On a practical level though the 'download then upload what you don't understand' approach is complicated. To make it work at all one has to use optimistic concurrency. For example, let's say I just want to change the first name of a contact and I want to use last update wins semantics. E.g. I don't want to use optimistic concurrency. But when I download the contact I get a first name and a last name. I don't care about the last name. I just want to change the first name. But since I don't have merge semantics I am forced to upload the entire record including both first name and last name. If someone changed the last name on the contact after I downloaded but before I uploaded I don't want to lose that change since I only want to change the first name. So I am forced to get an etag and then do an if-match and if the if-match fails then I have to download again and try again with a new etag. Besides creating race conditions I have to take on a whole bunch of extra complexity when all I wanted in the first place was just to do a 'last update wins' update of the first name. In a merge scenario the previous is trivial. I would just upload the first name.

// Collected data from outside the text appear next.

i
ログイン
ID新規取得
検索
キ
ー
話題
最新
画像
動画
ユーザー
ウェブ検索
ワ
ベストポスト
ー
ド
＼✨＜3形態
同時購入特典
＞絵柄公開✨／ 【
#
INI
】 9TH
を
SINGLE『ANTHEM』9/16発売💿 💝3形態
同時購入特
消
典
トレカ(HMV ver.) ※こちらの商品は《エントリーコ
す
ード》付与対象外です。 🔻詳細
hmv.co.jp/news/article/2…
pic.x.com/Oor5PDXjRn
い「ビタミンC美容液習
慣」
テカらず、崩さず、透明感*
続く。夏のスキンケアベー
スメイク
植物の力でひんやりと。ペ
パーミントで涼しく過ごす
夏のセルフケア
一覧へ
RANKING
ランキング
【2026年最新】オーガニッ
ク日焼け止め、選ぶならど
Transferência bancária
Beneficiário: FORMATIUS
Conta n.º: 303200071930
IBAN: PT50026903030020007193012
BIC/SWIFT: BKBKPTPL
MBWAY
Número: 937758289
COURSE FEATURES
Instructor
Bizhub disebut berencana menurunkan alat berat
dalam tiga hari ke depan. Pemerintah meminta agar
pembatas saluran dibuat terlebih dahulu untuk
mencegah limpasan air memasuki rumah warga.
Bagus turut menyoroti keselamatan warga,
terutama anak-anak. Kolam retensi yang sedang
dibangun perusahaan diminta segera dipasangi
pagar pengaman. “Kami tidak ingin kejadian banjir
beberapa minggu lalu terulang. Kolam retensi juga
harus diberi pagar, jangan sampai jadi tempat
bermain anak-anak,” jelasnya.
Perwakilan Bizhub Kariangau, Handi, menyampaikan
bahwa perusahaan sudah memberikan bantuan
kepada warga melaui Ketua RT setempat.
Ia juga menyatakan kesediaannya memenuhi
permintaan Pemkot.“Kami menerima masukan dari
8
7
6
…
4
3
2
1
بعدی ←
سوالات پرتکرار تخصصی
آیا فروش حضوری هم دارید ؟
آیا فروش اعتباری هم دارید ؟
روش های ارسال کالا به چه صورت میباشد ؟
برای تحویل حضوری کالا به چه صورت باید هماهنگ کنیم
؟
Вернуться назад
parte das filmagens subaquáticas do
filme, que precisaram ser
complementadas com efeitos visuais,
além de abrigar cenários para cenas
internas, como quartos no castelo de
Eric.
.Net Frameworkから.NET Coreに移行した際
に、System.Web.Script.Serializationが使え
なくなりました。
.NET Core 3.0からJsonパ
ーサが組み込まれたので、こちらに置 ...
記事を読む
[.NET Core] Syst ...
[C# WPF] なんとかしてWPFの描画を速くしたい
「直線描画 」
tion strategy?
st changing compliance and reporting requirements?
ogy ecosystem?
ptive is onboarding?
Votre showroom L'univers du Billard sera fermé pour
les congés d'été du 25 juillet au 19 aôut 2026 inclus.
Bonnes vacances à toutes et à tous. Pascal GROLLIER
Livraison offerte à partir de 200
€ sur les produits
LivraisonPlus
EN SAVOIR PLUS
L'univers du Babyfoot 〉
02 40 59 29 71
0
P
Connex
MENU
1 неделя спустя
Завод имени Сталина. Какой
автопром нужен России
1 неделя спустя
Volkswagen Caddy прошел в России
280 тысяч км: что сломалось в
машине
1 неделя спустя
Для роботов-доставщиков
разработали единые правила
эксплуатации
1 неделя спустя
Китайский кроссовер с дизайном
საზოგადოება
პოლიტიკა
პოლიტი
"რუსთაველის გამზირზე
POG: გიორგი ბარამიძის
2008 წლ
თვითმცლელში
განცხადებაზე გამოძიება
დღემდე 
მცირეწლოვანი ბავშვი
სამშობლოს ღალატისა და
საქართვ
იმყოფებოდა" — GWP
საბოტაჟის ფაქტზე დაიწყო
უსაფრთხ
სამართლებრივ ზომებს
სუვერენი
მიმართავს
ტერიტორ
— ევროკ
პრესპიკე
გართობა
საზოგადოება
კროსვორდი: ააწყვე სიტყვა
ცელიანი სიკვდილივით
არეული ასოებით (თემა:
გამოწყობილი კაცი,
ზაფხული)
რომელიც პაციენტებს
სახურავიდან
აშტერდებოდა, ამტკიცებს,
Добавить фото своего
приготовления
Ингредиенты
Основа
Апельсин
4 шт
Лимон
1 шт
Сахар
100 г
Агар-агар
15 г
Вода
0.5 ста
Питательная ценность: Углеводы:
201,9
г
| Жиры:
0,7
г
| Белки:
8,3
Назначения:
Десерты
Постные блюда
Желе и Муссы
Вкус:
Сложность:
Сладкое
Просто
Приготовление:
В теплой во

A number of folks seem to agree that merge makes sense but they suggested that instead of using PUT we should use PATCH. Currently we use PUT with a specific content type (application/Web3S+xml). If you execute a PUT against a Web3S resources with that specific content-type then we will interpret the content using merge semantics. In other words by default PUT has replacement semantics unless you use our specific content-type on a Web3S resource. Should we use PATCH? I don't think so but I'm flexible on the topic. If Web3S proves to matter then it will inevitably end up at a standards body and if that standards body says use PATCH not PUT then we'll use PATCH, not PUT.
Why not just modify APP?
We considered this option but the changes needed to make APP work for our scenarios were so fundamental that it wasn't clear if the resulting protocol would still be APP. The core of ATOM is the feed/entry model. But that model is what causes us our problems. If we change the data model are we still dealing with the same protocol? I also have to admit that I was deathly afraid of the political implications of Microsoft messing around with APP. I suspect Mr. Bray's comments would be taken as a pleasant walk in the park compared to the kind of pummeling Microsoft would receive if it touched one hair on APP's head.
Inventing our own protocol wasn't an easy choice. It raised the very barrier to entry we are trying to avoid. But we couldn't figure out how to use APP without putting an unacceptable implementation and performance burden on both our customers and ourselves. So we felt we had no other option. But Web3S is a tactical not a strategic choice. If it turns out there is a better option then we'll adopt it.